LinkedIn is the only corporate “social” network I’m still on, because it’s an auto-updating address book. From time to time, I politely like contributions of others there, but it’s more like watering long-forgotten plants, out of regret. I stay away from the likes of Bluesky as well, because no matter how nice they look at the beginning, enshittification is guaranteed and I haven’t got the frustration tolerance anymore to conribute, only to watch the inevitable happen.
Great observations.
Thanks for this post. Always interesting to read what others are doing. I deleted all mine now about 18 months ago keeping only my WordPress blog and a YouTube channel that I recustomised by making hundreds of my learning and development videos private and only publicising my book reviews.
Not being on social media has freed up my headspace considerably. I’ve built more in-person connections in my local community which have been real and fun. I’ve read more books than in previous years. I feel calmer and more creative. At times, I do get the odd sense that I’m an “outsider” not knowing what’s happening in the land of social media but in all honesty, it seems like people are just talking about Elon Musk, X, AI, ChatGPT and frankly, it leaves me cold.
I entertain thoughts of getting back on the socials but within milliseconds, I’ve lost interest.
It’s surprising to people when they learn I’m not using them. They think I’ve never used them and that I hate technology. That’s not the case.

BRIEF A ::
In the comments above on quitting social media, translate this sentence into Spanish: "Not being on social media has freed up my headspace considerably."
BRIEF B ::
According to the comments on quitting social media, why does the first commenter stay away from networks like Bluesky? Answer in one to three sentences.
BRIEF C ::
Carry on the comments on quitting social media from the last sentence shown, in the same voice.

DATA ::

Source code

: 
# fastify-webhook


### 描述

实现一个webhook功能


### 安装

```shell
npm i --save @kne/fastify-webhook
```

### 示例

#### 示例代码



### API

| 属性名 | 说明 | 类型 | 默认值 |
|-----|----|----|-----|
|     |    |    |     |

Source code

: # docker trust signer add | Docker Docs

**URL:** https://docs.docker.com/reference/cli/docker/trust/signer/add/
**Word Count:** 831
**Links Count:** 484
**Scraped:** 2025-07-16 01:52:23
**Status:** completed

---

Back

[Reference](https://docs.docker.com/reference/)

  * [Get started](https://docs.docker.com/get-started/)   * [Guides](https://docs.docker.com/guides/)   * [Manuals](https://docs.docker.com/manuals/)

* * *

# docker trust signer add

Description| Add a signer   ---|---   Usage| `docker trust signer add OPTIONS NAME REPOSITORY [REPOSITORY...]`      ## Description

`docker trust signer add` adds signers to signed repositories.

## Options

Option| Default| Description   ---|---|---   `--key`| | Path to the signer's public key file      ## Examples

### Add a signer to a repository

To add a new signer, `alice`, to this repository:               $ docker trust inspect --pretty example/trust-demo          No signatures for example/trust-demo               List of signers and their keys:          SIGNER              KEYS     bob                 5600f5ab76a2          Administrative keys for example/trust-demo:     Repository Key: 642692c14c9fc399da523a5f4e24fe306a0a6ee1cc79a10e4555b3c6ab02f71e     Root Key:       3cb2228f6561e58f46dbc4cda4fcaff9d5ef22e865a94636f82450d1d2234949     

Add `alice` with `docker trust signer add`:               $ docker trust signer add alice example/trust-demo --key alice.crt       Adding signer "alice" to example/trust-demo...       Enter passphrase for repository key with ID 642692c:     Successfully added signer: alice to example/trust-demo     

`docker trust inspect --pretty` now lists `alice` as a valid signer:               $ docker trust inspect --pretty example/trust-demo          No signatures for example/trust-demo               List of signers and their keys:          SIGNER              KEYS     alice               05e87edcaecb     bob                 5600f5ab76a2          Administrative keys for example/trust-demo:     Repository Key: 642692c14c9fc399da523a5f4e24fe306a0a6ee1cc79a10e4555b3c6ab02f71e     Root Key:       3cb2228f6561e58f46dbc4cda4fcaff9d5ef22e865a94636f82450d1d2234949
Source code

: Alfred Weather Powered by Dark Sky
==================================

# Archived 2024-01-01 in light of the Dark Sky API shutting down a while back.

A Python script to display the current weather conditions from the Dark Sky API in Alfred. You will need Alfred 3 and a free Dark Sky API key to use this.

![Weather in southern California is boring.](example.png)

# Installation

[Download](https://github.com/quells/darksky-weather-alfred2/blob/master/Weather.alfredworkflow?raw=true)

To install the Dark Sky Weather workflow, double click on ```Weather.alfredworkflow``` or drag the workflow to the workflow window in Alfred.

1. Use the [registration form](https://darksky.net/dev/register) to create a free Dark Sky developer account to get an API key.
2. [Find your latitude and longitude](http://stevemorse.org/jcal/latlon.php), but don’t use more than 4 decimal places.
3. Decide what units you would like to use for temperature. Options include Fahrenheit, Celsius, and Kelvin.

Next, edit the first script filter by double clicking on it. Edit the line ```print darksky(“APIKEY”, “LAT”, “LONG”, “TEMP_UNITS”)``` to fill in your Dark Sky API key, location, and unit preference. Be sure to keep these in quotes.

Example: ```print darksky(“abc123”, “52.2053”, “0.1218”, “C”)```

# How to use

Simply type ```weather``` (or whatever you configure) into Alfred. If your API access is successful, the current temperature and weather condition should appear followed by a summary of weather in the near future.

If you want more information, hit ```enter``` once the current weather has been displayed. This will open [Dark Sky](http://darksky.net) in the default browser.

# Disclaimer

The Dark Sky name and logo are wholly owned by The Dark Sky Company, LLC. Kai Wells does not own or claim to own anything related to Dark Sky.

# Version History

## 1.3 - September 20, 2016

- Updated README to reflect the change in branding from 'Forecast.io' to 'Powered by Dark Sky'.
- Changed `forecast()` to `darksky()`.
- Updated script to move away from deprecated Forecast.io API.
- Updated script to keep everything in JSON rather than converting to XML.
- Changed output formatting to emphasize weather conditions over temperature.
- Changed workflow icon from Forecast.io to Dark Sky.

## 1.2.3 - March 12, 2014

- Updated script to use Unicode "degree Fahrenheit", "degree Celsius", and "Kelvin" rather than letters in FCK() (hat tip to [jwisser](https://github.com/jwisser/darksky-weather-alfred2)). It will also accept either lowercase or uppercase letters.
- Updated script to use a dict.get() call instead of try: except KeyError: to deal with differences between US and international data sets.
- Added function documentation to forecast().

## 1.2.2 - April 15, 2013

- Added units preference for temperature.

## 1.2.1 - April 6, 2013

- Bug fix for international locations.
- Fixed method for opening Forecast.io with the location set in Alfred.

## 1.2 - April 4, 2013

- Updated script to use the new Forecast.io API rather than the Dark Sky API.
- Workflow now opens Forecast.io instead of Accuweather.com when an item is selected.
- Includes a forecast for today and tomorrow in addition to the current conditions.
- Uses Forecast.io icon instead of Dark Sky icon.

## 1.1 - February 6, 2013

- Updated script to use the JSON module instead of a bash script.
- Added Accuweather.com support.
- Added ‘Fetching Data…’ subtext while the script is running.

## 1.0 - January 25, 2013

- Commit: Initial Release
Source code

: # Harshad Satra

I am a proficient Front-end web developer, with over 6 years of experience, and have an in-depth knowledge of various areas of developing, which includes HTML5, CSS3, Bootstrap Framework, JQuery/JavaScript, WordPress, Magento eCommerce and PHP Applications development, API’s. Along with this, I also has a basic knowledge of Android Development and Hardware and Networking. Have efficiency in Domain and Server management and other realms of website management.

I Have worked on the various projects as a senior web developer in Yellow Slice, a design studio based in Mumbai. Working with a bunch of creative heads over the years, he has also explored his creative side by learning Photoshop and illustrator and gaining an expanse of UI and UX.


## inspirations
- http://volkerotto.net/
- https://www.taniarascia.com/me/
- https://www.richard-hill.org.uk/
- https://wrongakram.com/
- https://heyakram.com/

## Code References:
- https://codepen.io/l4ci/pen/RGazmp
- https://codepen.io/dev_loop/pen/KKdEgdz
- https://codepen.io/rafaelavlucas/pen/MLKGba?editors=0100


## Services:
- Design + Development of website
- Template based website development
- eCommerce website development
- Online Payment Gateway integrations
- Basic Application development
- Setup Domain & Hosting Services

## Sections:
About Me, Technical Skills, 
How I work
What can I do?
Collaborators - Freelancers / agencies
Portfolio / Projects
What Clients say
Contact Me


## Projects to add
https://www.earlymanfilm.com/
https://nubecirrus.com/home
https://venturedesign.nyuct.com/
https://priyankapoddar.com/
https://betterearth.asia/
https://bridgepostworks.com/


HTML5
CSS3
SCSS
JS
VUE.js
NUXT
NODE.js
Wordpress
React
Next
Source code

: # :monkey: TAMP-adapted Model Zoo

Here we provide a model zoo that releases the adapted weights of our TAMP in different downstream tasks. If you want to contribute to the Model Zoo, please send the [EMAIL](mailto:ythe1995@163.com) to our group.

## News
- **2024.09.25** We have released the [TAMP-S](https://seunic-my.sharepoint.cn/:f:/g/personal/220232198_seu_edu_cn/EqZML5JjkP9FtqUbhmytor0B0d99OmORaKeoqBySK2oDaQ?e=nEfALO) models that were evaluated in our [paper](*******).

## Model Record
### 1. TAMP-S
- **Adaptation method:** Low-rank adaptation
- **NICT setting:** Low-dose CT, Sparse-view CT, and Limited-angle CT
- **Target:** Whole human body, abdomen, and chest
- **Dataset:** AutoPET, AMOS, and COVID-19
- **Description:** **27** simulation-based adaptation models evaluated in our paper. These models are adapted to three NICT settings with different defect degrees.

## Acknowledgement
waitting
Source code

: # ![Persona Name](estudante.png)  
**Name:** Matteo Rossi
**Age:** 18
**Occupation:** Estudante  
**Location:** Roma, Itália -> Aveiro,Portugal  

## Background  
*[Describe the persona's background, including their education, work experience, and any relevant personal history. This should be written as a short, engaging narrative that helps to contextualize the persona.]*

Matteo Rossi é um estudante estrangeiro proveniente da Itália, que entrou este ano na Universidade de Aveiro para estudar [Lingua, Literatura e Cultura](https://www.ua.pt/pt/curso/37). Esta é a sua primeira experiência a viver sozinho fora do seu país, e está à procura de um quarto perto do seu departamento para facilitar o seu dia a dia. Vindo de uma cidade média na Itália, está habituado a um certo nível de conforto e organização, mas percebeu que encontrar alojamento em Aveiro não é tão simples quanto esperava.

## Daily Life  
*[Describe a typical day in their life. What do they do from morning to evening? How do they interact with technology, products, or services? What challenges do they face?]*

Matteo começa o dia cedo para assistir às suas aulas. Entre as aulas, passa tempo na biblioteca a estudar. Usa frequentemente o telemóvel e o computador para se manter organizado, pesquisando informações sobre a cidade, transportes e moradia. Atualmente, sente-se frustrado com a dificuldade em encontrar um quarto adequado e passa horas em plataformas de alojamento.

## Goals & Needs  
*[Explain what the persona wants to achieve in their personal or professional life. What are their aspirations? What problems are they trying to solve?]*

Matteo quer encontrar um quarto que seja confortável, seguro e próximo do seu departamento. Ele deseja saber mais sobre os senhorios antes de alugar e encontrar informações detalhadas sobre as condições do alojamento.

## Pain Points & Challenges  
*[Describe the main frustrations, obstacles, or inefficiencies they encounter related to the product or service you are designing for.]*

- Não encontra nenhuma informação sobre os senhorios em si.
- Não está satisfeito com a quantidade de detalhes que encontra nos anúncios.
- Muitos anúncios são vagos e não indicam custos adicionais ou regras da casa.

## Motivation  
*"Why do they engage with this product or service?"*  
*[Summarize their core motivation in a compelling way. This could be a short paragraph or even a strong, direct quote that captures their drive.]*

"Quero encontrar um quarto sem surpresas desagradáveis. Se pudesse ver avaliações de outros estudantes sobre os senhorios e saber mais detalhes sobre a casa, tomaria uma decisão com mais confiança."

OUTPUT A ::
No estar en las redes sociales me ha despejado la mente considerablemente.

OUTPUT B ::
The commenter believes that however nice such networks look at first, enshittification is guaranteed. The commenter no longer has the frustration tolerance to contribute only to watch that inevitable decline happen.

OUTPUT C ::
Imagine my surprise when I tell them, “no, I used to teach people how to use social media for networking and professional development but now, I simply don’t participate in it anymore and I feel better for it”.
Thank you for this story!
Definitely at good time to take inventory, especially in this TL:DR (too long, didn’t read or watch) era.
I maintain a Facebook account just for family & personal stuff.
Curious about Threads so opened an account because it was easy to do. Also my kids got me into VR gaming so in the Metaverse. Observing more than active.
For professional connections use LinkedIn mainly to monitor weak signals. Find it going a bit sideways since it’s not the best platform for debates.
I have several Slack workspaces but rethinking its usefulness. When their free plan switched to 90 days only postings, their value for tracking history dropped significantly.
I started Mastodon about the same time you did, Chris. But honestly haven’t done much with it.
Instead, I invested my time rewilding my website http://www.gswong.com.
I use a software product called TheBrain to share publicly what’s happening in the professional side of my head. When I chat with colleagues, it’s much easier to share my thinking by sending them a URL.
Part of the rewilding was abandoning WordPress and moving over to Google domains.
I have a Twitter (X) account but really only used it when I ran a WordPress plug-in. X is on the backburner for me now.
A key interest of mine is Geopolitics and trying to make sense of the real world. So I have paid subscriptions with Feedly, Medium, Ground News, Nebula, Curiosity Stream.
Interesting tool you’re using there. I don’t think your site publishes RSS feeds though, or does it?
I don’t think it publishes RSS feeds but I’ll look into it.
My son did all the setting up at Google domains so I’ll ask him.
That would be great. I’m trying to champion tools that release content to the commons. Truly rewilding.
I learned it’s nothing to do with Google domains but with the web host. When I was using WordPress it was able to publish RSS feeds. We switched over to Google Sites which, to this date, doesn’t have RSS capabilities.
The other thing I’m tracking down is if TheBrain software can publish RSS.